Viele Wärter quälten die Gefangenen absichtlich, um sich daran zu erfreuen. Zum Beispiel gab es auf dem Gelände einen eingezäunten Bereich, der sich „die Arena“ nannte, in dem Gefangene bis zur Erschöpfung im Kreis rennen mussten. Die Wärter schlossen Wetten darauf ab, wer denn am längsten durchhalten könne. Beschäftigt wurden Gefangene auch durch sinnlose Aufgaben wie beispielsweise das Geradeklopfen eines zuvor krummgeklopften Nagels. Bei der Entlassung musste jeder Gefangene unterschreiben, dass er während seines Aufenthalts nie misshandelt wurde, dass er arbeitsfähig ist und sich nie wieder politisch engagieren werde. Wenn sie sich weigerten, wurden sie in das in der Nähe liegende „Zweite Lager“ gebracht. Dort wurden die Insassen systematisch gefoltert und noch schlechter behandelt als im „normalen“ Lager.

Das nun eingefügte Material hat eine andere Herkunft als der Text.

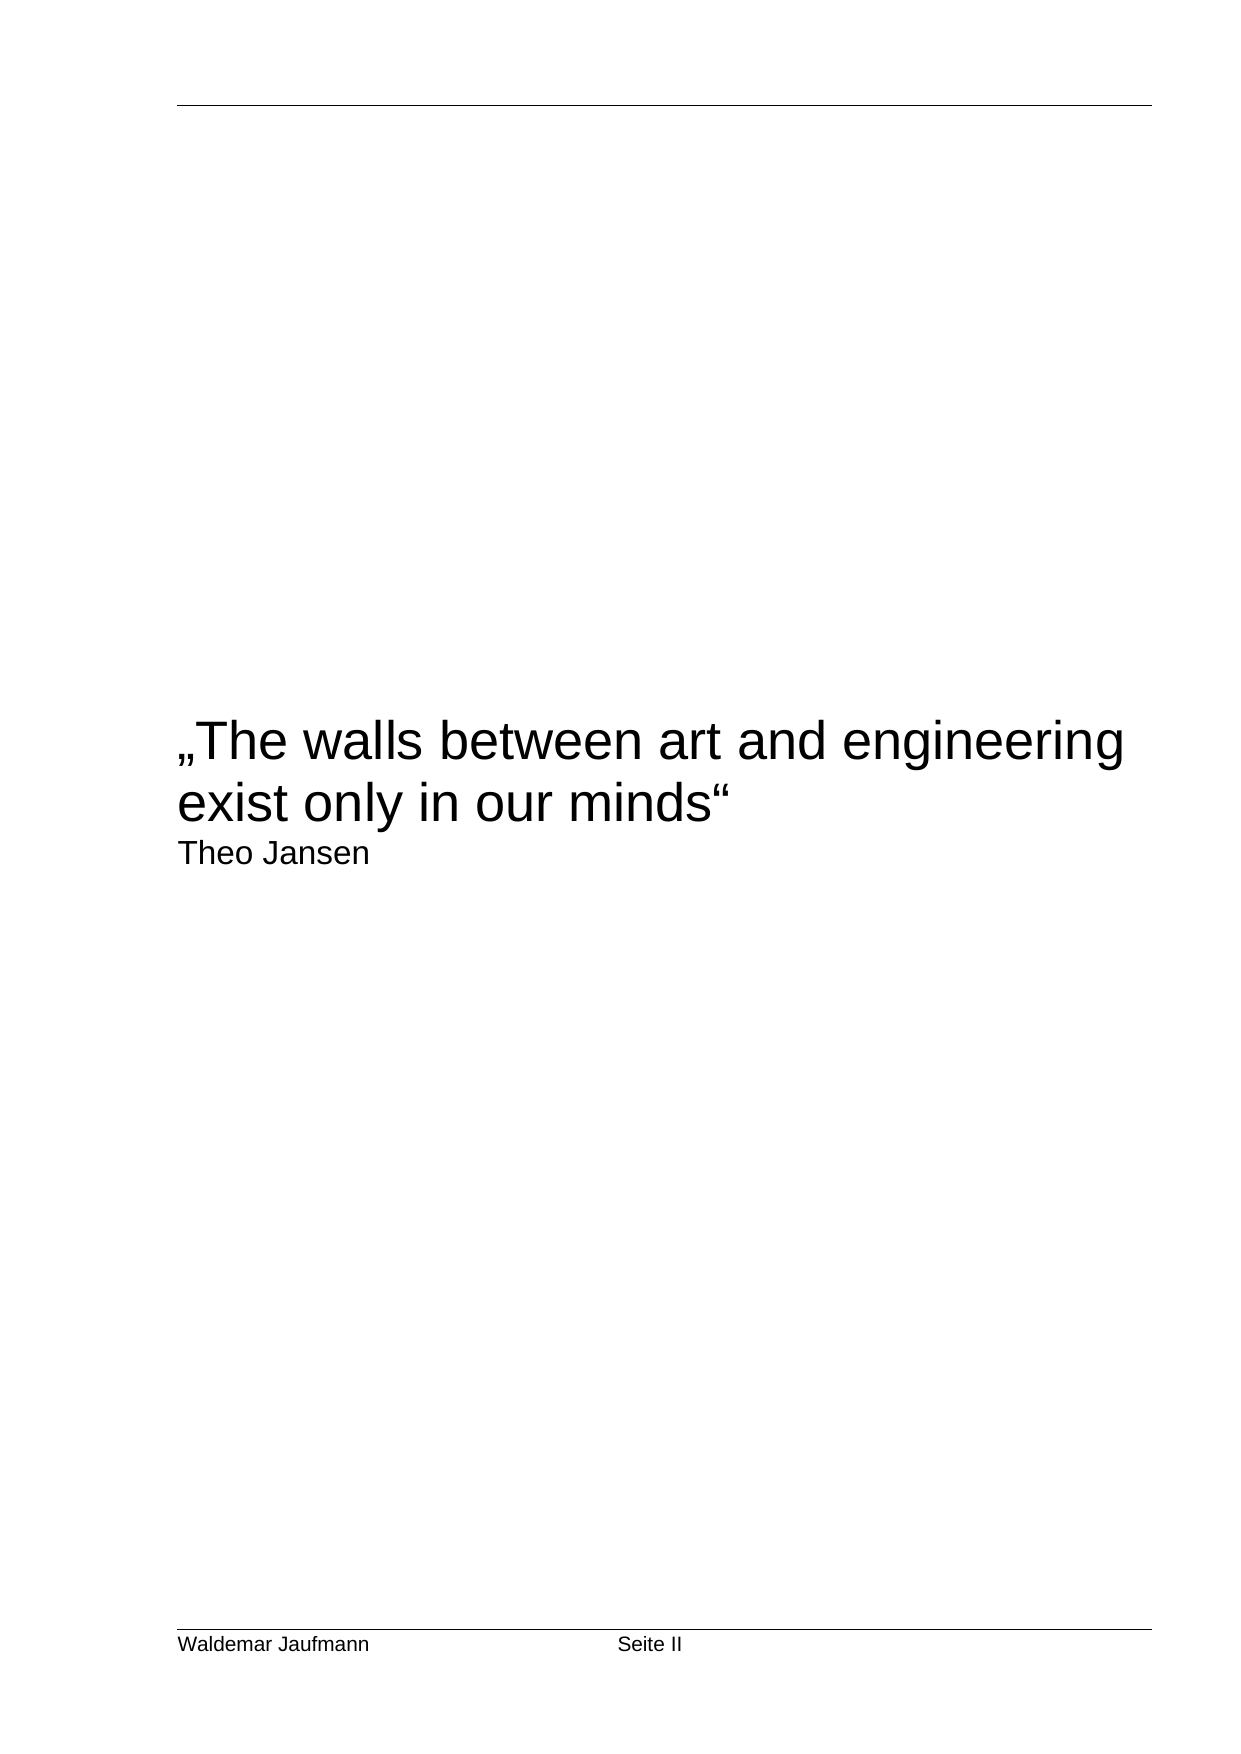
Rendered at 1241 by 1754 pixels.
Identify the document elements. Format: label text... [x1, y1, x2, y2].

text Theo Jansen [177, 833, 1152, 871]
text „The walls between art and engineering exist only in our minds“ [177, 708, 1152, 833]
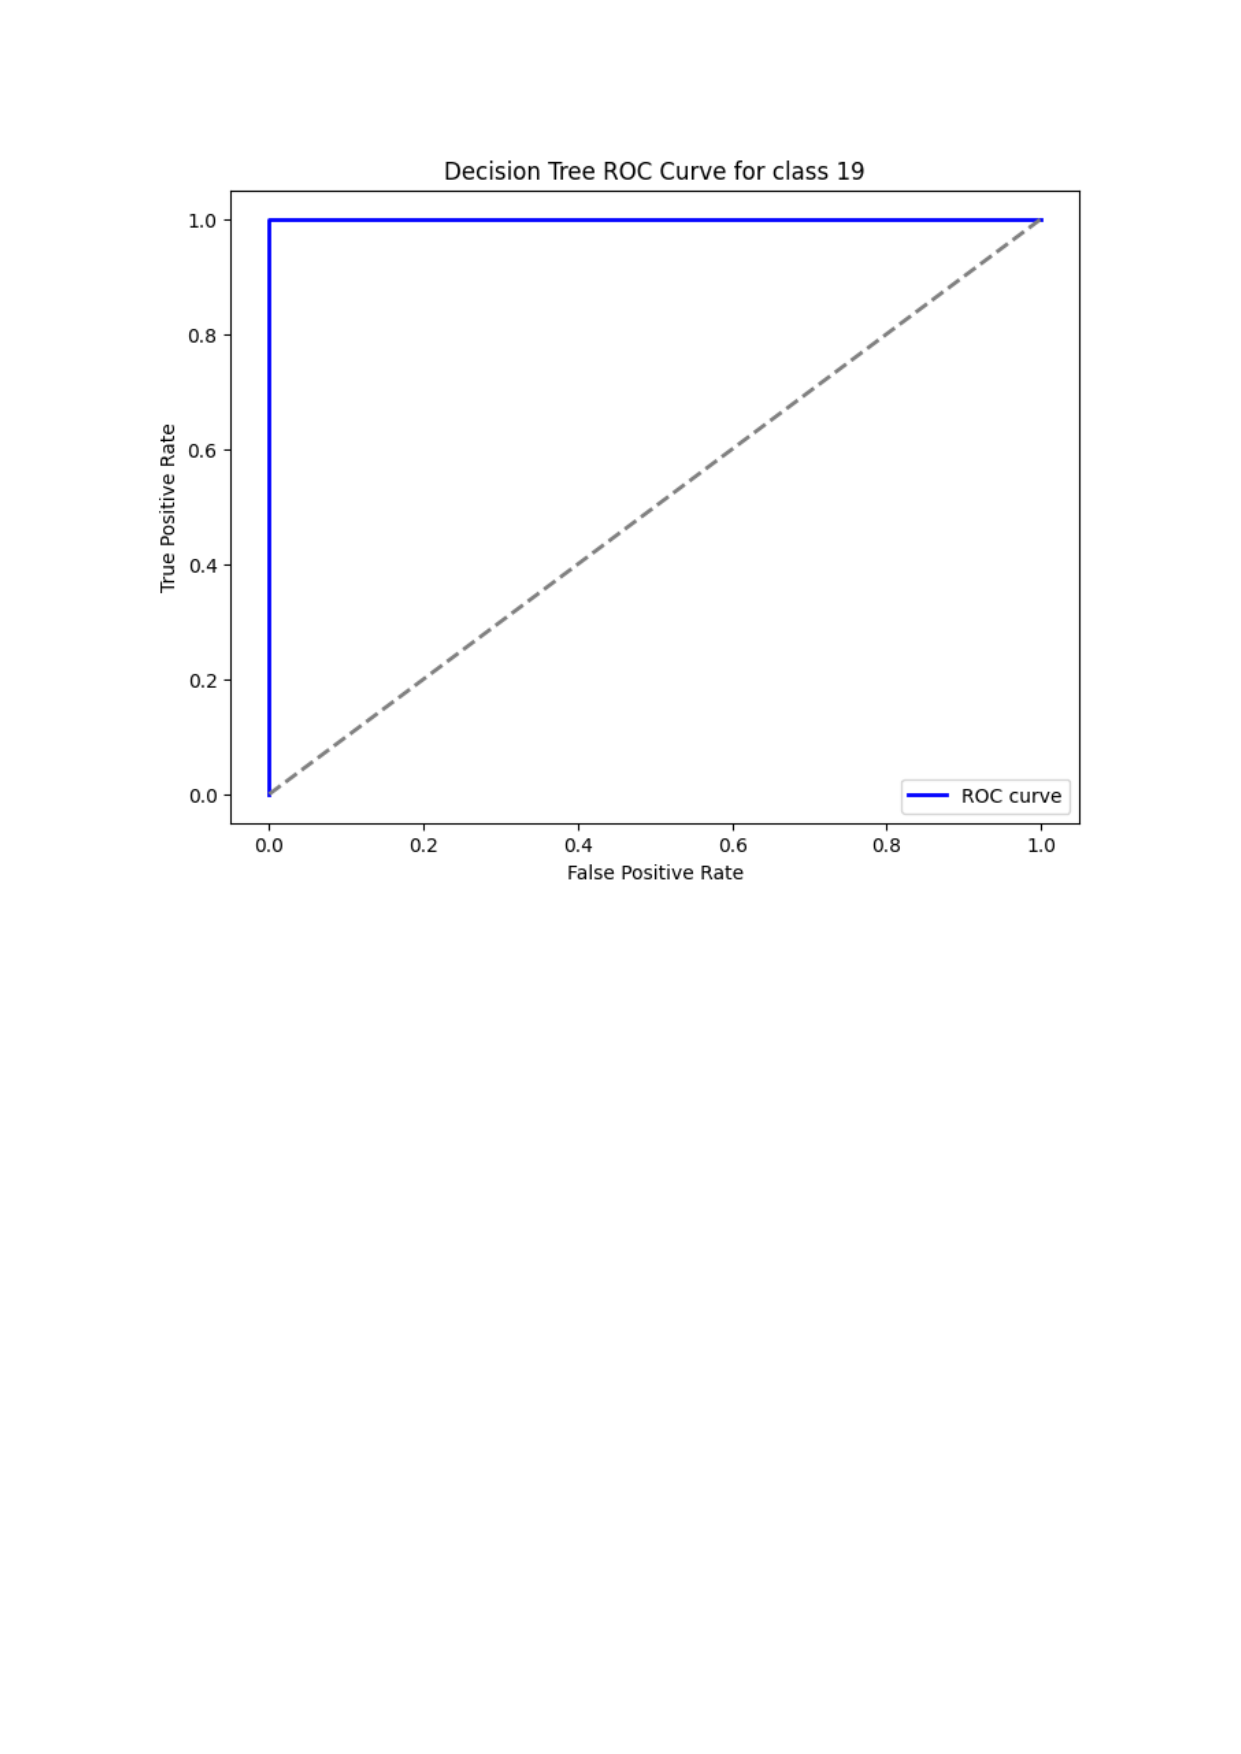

In der Zeitung wurde das Lager als etwas „Gutes“ für „schlechte Menschen“ dargestellt. In einem Zeitungsartikel wurde das Lager als „Besserungsanstalt“ beschrieben. Es wurde auch beispielsweise ein Foto veröffentlicht, auf dem man Inhaftierte bei einer reichhaltigen Mahlzeit sah, und so der Anschein erweckt, als würde es den Leuten dort gut gehen (Die Häftlinge durften jedoch keinen Bissen von den Speisen zu sich nehmen). Außerdem gab es in dem Lager einen Arzt, der die Inhaftierten immer als arbeitsfähig bezeichnen sollte. Dies tat er auch, jedoch ohne sie in Augenschein zu nehmen. Sind denn viele Insassen aufgrund der Umstände geflohen? Gelegenheiten zu fliehen gab es oft, jedoch haben es nur zwei Inhaftierte überhaupt versucht (In beiden Fällen verlief dies erfolgreich). Einer der Geflohenen hieß Max Tschornicki. Er hatte seine Flucht lange geplant. Die anderen Häftlinge lenkten die Wärter ab, sodass er entfliehen konnte. Er floh nach Frankreich, nachdem Deutschland aber Frankreich besetzt hatte, wurde er ins KZ Auschwitz gebracht und dort ermordet. Der zweite Geflohene hieß Wilhelm Vogel. Dieser floh spontan, als er das Auto des KZ-Leiters reinigen sollte. Seine erste Station war ebenfalls Frankreich. Danach begab er sich jedoch nach Spanien und war dort Widerstandskämpfer. Als der Widerstand dann jedoch zerschlagen worden war, schloss er sich der britischen Armee an, kämpfte in Deutschland gegen die Nazis und überlebte den Krieg.
Diese Exkursion war für uns eine lehrreiche und interessante Erfahrung, die man so schnell nicht wieder vergisst. Wir denken, dass, auch wenn die Zeit des Nationalsozialismus lange her ist, es wichtig ist, sich über die damaligen Zustände zu informieren und für die Zukunft daraus zu lernen.